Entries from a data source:
──────────────────────────────

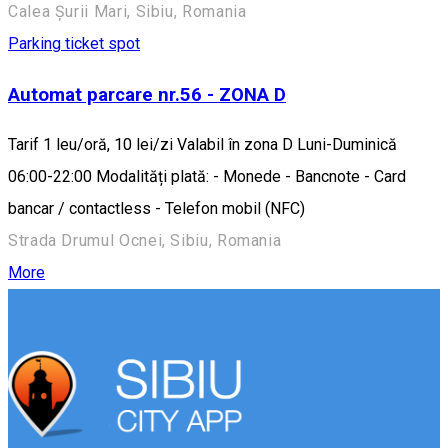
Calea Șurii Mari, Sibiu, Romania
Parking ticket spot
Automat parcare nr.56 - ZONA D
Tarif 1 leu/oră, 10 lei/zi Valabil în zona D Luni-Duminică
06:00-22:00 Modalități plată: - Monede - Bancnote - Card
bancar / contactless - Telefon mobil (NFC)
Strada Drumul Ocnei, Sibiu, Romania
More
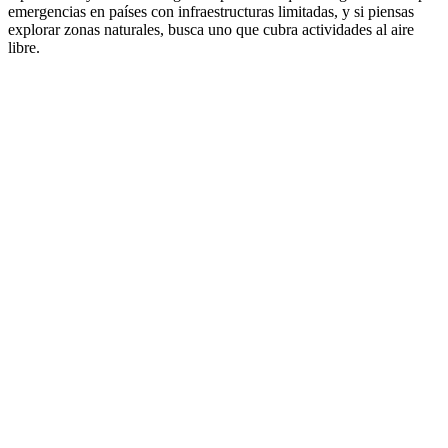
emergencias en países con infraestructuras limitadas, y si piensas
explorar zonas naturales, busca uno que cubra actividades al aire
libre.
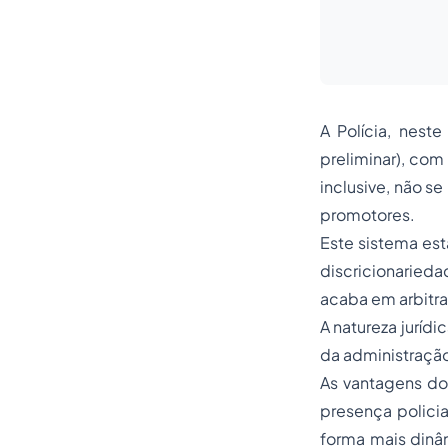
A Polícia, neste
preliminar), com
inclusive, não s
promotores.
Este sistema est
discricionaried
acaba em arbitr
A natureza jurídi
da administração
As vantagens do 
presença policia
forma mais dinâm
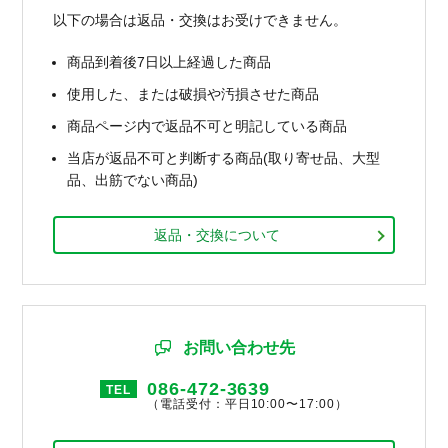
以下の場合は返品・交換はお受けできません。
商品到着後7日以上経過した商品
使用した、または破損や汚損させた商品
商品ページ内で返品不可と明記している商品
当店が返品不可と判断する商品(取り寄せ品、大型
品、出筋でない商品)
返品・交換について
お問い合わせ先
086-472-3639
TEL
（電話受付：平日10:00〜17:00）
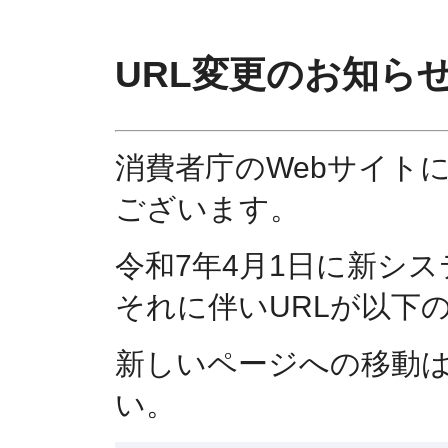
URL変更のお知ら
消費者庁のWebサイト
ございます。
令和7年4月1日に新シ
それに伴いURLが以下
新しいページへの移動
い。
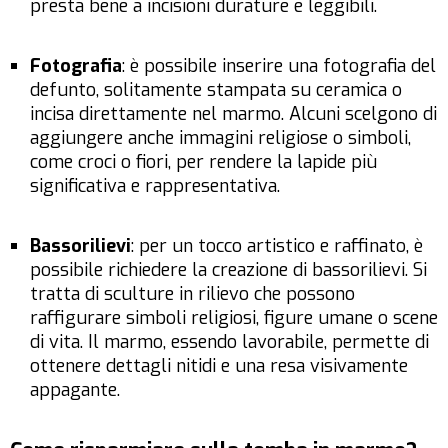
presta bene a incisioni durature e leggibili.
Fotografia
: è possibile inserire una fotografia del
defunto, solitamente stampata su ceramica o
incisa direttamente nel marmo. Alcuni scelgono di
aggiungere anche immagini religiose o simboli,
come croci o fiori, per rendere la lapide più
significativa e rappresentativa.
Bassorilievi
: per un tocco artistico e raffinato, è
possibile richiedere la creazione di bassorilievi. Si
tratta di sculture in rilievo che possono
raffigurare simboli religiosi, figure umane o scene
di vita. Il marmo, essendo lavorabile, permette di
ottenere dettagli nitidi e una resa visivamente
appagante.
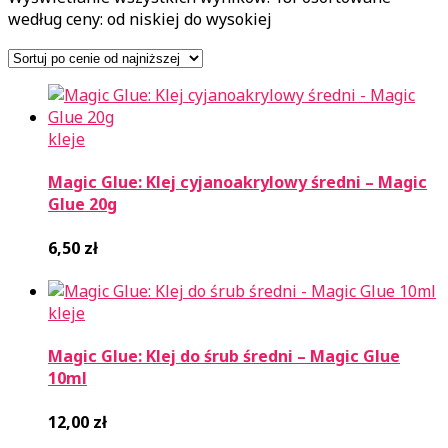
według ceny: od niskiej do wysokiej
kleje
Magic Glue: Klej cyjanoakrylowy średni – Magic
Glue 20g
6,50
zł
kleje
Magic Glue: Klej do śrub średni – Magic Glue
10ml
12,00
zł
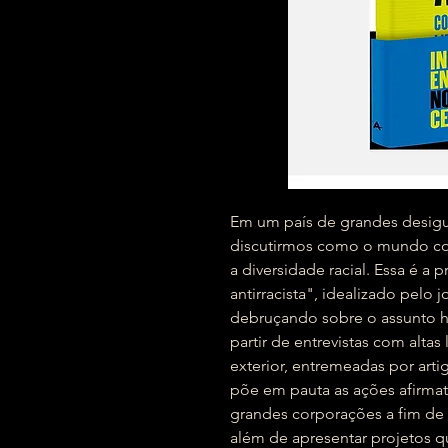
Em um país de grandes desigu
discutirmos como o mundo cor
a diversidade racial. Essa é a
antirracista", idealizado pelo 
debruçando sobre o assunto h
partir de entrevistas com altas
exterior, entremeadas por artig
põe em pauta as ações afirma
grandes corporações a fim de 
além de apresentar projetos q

──────────────────────────────

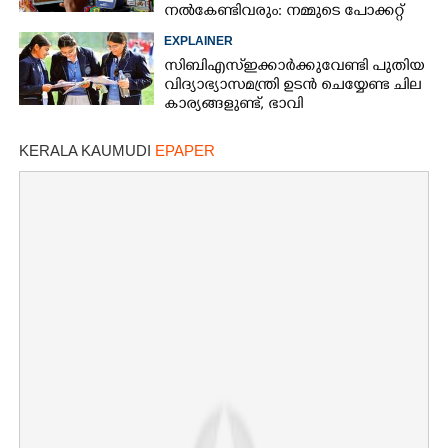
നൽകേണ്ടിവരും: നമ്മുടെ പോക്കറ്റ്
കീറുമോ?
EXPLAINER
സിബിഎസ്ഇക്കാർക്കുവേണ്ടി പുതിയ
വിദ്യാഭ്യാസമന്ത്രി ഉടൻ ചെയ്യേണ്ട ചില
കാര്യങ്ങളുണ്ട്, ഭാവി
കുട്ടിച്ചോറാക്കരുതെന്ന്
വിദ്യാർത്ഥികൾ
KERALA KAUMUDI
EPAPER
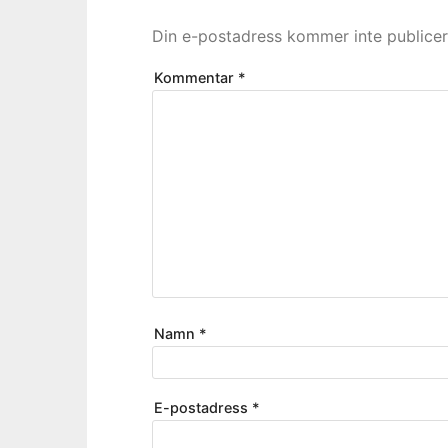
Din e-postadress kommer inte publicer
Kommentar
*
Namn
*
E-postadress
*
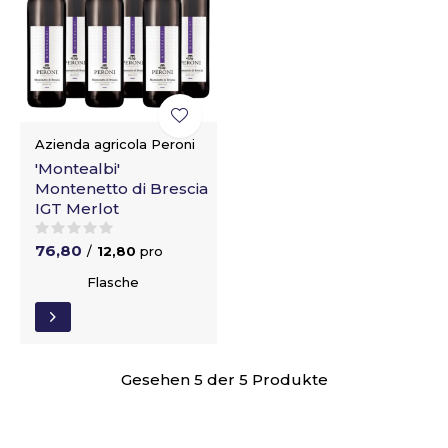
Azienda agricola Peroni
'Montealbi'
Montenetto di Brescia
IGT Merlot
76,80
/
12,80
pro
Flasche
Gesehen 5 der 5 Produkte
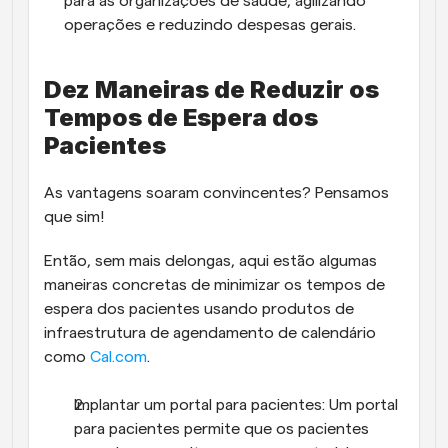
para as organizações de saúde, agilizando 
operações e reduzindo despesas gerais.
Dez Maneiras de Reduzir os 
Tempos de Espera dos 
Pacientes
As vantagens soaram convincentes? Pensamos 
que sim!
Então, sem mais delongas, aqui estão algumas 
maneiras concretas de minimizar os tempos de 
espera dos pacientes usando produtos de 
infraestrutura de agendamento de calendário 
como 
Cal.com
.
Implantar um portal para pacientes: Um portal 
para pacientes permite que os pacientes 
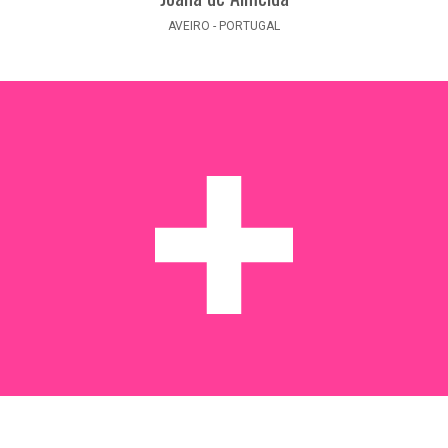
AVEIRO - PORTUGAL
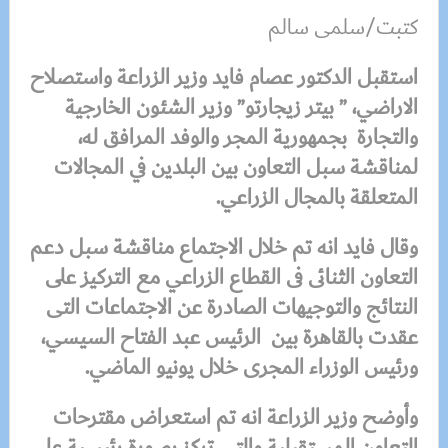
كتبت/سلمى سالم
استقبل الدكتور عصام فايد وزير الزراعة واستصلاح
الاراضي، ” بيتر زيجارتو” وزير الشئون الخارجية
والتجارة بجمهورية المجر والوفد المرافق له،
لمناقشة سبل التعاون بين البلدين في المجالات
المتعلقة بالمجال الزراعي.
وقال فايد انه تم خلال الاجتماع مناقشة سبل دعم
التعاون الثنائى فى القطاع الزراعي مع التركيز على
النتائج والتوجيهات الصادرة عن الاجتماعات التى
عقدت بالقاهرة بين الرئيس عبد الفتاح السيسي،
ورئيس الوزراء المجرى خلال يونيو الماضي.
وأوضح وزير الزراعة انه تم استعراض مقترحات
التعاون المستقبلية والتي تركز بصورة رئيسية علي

──────────────────────────────

### Work task
Rewrite the lines as a JSON list of strings, one string per line, starting with the line that contains "para as organizações de saúde, agilizando" and going on through the line that contains "AVEIRO - PORTUGAL". Skip any blank lines and leave out the picture markers.

### Written response
[
  "para as organizações de saúde, agilizando ",
  "operações e reduzindo despesas gerais.",
  "Dez Maneiras de Reduzir os ",
  "Tempos de Espera dos ",
  "Pacientes",
  "As vantagens soaram convincentes? Pensamos ",
  "que sim!",
  "Então, sem mais delongas, aqui estão algumas ",
  "maneiras concretas de minimizar os tempos de ",
  "espera dos pacientes usando produtos de ",
  "infraestrutura de agendamento de calendário ",
  "como ",
  "Cal.com",
  ".",
  "Implantar um portal para pacientes: Um portal ",
  "para pacientes permite que os pacientes ",
  "AVEIRO - PORTUGAL"
]